名を楊芳、字を季慈といい、そこらで農作業をしているような、ありふれた顔をしている。歳は許チョより二つ下の二十五。
[言焦]から付いてきた許家の部曲の一人で、侠客共々そのほとんどは許チョの下で動けるように、曹操直々に「虎士」の職が与えられている。
「・・・そう思うのなら、なぜ、ここまで放っておられたのです」
膿んだ足の指は既に、切開して膿を出し、軍医からもらった薬を塗りつけて真新しい布を切って指の一本一本に巻いてある。それも楊芳の手による。
この戦乱で、貧しい者が身の安全を少しでも図ろうというのならば、それ相応の対策はしなければならぬ。貧しいからと逃げているだけでは、生涯逃げ続けているだろう。 という、父の教育の賜物でもある。
楊芳の父は、曹操の陣営にいるのは知っている。エンに留まっているらしいが、いずれ会えるのかもしれない。もう十年以上も会っていない学問の師、[言焦]では名の知れた先生である。
「・・・意地だ」
「強情ですからね」
即、楊芳が突っ込んだ。笑おうとして、許チョは顔をしかめた。しかめたかどうか、傍目にはわからないのだが。
「・・・そういうところ、」
「父に似たとでも言いたいのでしょう。・・・私もそう思います」
まともに話せない許チョは、楊芳の言うがままで、腫れた顔で苦笑いをしているしかなかった。

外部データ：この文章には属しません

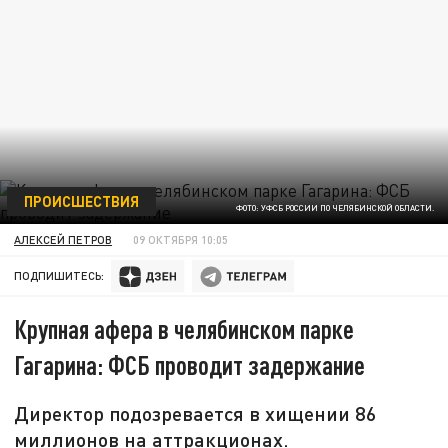
ПРОИСШЕСТВИЯ
ФОТО: УФСБ РОССИИ ПО ЧЕЛЯБИНСКОЙ ОБЛАСТИ.
АЛЕКСЕЙ ПЕТРОВ
09 ОКТЯБРЯ 10:05
ПОДПИШИТЕСЬ:
Крупная афера в челябинском парке
Гагарина: ФСБ проводит задержание
Директор подозревается в хищении 86
миллионов на аттракционах.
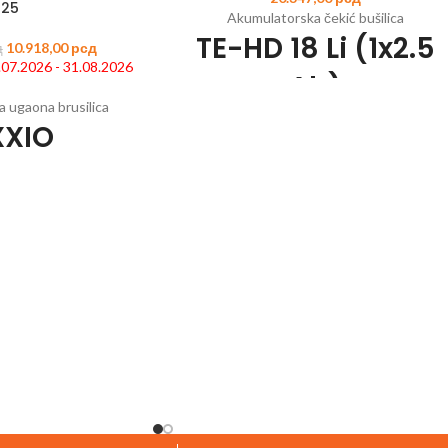
125
Akumulatorska čekić bušilica
TE-HD 18 Li (1x2.5
10.918,00
рсд
д
1.07.2026 - 31.08.2026
Ah)
 ugaona brusilica
XXIO
Šifra artikla:
4514218
EAN:
400682566171
Član Power X-Change porodice
3 funkcije: šrafljenje, bušenje, čekić bušenj
0
EAN:
4006825630558
u betonu
-Change porodice
Opcija pneumatskog čekića za lako bušenj
više snage i dugotrajniji
u betonu
rad
Snažan motor i metalni zupčanik za veliki
ta i zaštita od ponovnog
obrtni momenat
za sigurniji rad
Univerzalno SDS-plus postavljanje bitova s
terećenja za duži vek
funkcijom automatskog ulaza
ajanja
Veoma precizna elektronska kontrola brzin
zahvaljujući odvojenom
za osetljive poslove
i prenosniku
Ergonomski rukohvat sa mekom površinom
a mogućnošću brzog
za držanje
šavanja
Uključuje LED svetlo za osvetljavanje radn
sko kućište prenosnika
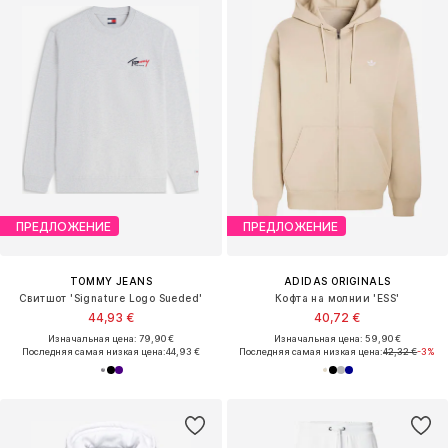
ПРЕДЛОЖЕНИЕ
ПРЕДЛОЖЕНИЕ
TOMMY JEANS
ADIDAS ORIGINALS
Свитшот 'Signature Logo Sueded'
Кофта на молнии 'ESS'
44,93 €
40,72 €
Изначальная цена: 79,90 €
Изначальная цена: 59,90 €
Последняя самая низкая цена:
44,93 €
Последняя самая низкая цена:
42,32 €
-3%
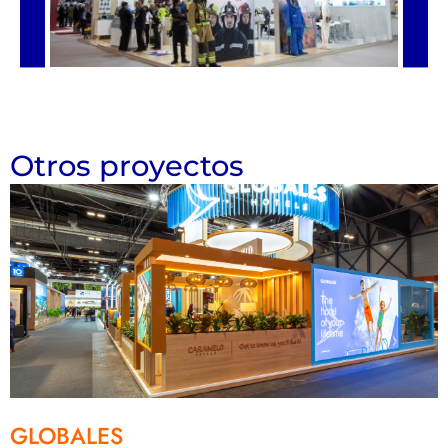
Otros proyectos
GLOBALES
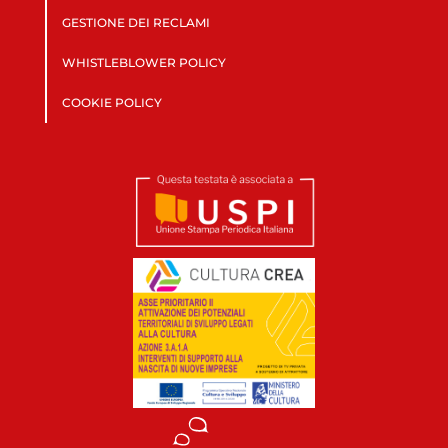
GESTIONE DEI RECLAMI
WHISTLEBLOWER POLICY
COOKIE POLICY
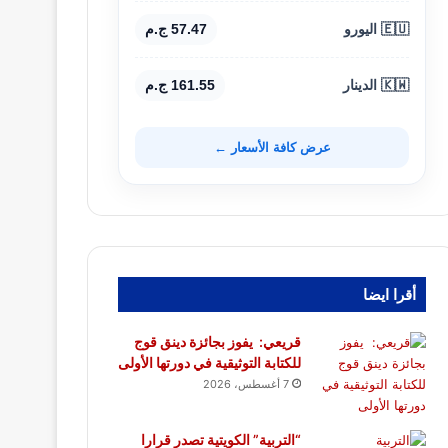
🇪🇺 اليورو
57.47 ج.م
🇰🇼 الدينار
161.55 ج.م
عرض كافة الأسعار ←
أقرا ايضا
قريعي: يفوز بجائزة دينق قوج
للكتابة التوثيقية في دورتها الأولى
7 أغسطس، 2026
“التربية” الكويتية تصدر قرارا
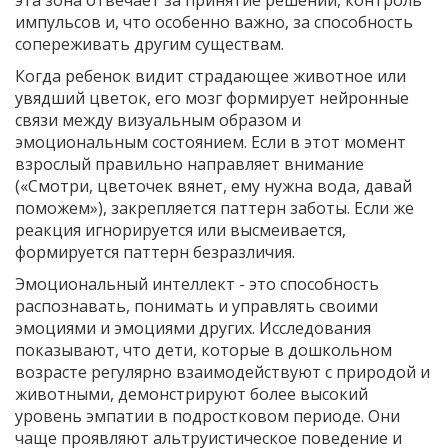
импульсов и, что особенно важно, за способность
сопереживать другим существам.
Когда ребенок видит страдающее животное или
увядший цветок, его мозг формирует нейронные
связи между визуальным образом и
эмоциональным состоянием. Если в этот момент
взрослый правильно направляет внимание
(«Смотри, цветочек вянет, ему нужна вода, давай
поможем»), закрепляется паттерн заботы. Если же
реакция игнорируется или высмеивается,
формируется паттерн безразличия.
Эмоциональный интеллект
- это способность
распознавать, понимать и управлять своими
эмоциями и эмоциями других. Исследования
показывают, что дети, которые в дошкольном
возрасте регулярно взаимодействуют с природой и
животными, демонстрируют более высокий
уровень
эмпатии
в подростковом периоде. Они
чаще проявляют альтруистическое поведение и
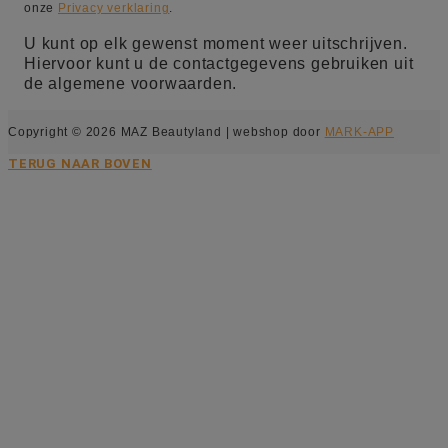
onze
Privacy verklaring
.
U kunt op elk gewenst moment weer uitschrijven.
Hiervoor kunt u de contactgegevens gebruiken uit
de algemene voorwaarden.
Copyright © 2026 MAZ Beautyland | webshop door
MARK-APP
TERUG NAAR BOVEN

そのまま、こまめに水に浸した布で顔を冷やしてもらっていると、
「あの、許都尉・・・」
確か、典韋の部下だ。中年の、こざっぱりしている男なのだが、恐る恐る、背後の本陣が留する小丘を気にしながら歩いて近づいてくる。
「・・・何か支障でも?」
楊芳が尋ねると、男はもう一度背後を振り返った。
「いえ・・・校尉に、許都尉と話がしたい旨を、言付かりました」
許チョと楊芳の眼が合って、許チョが頷き、楊芳が答えた。
「わかりました。・・・しかし、まだ都尉の足の具合を診ていますので、ご足労で・・・」
話が終わる前に、男は、「伝えて来ます!」と走り出した。そのまま小丘を上って行ってしまい、えらく足が速い男だと、部下の一人が言った。